(Dataset excerpts)

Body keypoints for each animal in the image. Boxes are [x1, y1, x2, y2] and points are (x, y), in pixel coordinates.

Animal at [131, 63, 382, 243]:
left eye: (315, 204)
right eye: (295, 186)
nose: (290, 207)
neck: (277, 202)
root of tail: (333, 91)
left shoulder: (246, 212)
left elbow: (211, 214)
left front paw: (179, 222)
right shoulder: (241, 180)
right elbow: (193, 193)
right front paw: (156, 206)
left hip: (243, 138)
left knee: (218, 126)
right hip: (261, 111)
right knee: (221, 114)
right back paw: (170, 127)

• [WHAT NEEDS TO BE DONE] Some lines of the data above may hold the word "right"; report how many do, and nothing else.

• [RESPONSE BOX] 7